Work order: Please keep to the lines below from the one with "European citizens." through the one with "Příprava 2005/2006", and restate them word for word, ends included.

== == ==

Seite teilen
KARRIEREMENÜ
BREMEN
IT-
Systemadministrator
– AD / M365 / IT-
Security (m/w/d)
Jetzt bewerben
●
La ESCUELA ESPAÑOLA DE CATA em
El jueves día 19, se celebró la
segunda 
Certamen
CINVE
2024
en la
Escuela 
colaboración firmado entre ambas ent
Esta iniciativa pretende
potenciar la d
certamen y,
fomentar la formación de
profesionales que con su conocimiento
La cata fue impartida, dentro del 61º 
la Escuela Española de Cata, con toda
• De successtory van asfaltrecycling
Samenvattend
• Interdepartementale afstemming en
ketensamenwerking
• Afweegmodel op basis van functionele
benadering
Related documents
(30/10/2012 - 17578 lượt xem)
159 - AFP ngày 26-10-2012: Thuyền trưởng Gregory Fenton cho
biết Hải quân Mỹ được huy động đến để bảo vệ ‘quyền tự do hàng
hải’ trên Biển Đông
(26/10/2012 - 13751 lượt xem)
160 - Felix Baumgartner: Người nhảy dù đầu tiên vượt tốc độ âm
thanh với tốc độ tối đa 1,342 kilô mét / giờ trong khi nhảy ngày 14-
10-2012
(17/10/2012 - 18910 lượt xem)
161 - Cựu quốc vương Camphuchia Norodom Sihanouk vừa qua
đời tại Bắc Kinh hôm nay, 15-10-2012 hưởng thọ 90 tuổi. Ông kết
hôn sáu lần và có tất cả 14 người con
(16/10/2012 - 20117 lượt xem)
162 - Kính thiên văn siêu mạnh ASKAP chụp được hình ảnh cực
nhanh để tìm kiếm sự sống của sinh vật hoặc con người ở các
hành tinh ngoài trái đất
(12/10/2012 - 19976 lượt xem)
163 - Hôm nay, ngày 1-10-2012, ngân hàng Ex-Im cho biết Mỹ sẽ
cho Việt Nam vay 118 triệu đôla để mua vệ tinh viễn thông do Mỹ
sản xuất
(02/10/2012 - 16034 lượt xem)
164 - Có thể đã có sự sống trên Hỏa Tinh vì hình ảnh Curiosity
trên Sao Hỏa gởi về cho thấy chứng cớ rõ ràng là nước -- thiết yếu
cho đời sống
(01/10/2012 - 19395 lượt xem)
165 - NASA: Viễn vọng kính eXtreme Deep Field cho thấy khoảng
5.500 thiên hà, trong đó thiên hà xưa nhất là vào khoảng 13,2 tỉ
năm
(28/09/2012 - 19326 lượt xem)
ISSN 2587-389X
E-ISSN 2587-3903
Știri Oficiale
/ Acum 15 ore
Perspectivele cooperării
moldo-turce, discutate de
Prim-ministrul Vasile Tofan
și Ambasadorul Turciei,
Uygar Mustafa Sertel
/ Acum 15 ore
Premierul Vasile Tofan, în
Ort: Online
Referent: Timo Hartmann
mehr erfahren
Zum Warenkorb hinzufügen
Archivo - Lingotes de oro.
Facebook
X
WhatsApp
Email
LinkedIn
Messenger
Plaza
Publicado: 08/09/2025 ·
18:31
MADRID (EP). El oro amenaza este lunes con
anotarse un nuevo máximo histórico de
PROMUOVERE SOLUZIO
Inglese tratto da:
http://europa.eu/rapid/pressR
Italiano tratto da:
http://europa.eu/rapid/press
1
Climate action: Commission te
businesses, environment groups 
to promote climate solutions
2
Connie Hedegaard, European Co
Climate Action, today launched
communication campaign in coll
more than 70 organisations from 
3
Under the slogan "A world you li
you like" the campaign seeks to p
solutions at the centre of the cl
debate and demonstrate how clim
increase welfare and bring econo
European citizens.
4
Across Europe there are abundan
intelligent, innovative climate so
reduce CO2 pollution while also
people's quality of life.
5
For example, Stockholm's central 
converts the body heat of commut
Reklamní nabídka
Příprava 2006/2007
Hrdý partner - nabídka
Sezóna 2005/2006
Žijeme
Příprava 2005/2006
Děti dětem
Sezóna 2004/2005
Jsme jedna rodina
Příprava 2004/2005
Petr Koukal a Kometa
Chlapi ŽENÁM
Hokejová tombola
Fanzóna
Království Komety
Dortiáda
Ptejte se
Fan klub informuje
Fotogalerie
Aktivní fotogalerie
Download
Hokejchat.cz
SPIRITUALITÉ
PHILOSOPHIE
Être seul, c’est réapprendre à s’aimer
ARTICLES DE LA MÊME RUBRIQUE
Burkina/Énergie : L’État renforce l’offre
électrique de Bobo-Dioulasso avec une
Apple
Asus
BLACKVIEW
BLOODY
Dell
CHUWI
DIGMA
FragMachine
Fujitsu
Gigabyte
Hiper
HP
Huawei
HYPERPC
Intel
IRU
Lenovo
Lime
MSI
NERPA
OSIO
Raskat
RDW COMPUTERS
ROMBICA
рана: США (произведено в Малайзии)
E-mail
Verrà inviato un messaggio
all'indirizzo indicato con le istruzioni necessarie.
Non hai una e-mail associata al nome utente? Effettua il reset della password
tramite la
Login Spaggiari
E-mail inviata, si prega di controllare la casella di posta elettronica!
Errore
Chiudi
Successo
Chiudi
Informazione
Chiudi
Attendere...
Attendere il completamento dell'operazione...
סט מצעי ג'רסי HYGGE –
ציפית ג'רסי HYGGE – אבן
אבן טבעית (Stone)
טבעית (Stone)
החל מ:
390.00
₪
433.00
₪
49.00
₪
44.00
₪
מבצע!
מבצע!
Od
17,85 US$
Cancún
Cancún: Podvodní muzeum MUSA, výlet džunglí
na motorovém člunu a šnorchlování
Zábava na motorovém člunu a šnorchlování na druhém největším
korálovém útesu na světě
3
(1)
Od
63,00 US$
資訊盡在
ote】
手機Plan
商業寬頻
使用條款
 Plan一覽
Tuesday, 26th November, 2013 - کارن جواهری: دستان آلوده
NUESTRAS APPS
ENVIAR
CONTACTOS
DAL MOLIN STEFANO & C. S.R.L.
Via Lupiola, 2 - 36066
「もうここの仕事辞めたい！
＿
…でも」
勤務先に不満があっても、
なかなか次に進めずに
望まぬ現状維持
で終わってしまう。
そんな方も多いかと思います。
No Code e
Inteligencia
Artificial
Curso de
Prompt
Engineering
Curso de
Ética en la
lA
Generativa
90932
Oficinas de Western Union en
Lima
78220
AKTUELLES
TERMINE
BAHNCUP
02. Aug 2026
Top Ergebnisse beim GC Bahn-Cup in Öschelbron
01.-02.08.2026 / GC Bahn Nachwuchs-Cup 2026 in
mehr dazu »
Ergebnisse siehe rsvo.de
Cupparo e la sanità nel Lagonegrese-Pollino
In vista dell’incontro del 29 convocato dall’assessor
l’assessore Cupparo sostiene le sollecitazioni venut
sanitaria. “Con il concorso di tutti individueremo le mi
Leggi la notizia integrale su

== == ==

Solution:
European citizens.
4
Across Europe there are abundan
intelligent, innovative climate so
reduce CO2 pollution while also
people's quality of life.
5
For example, Stockholm's central 
converts the body heat of commut
Reklamní nabídka
Příprava 2006/2007
Hrdý partner - nabídka
Sezóna 2005/2006
Žijeme
Příprava 2005/2006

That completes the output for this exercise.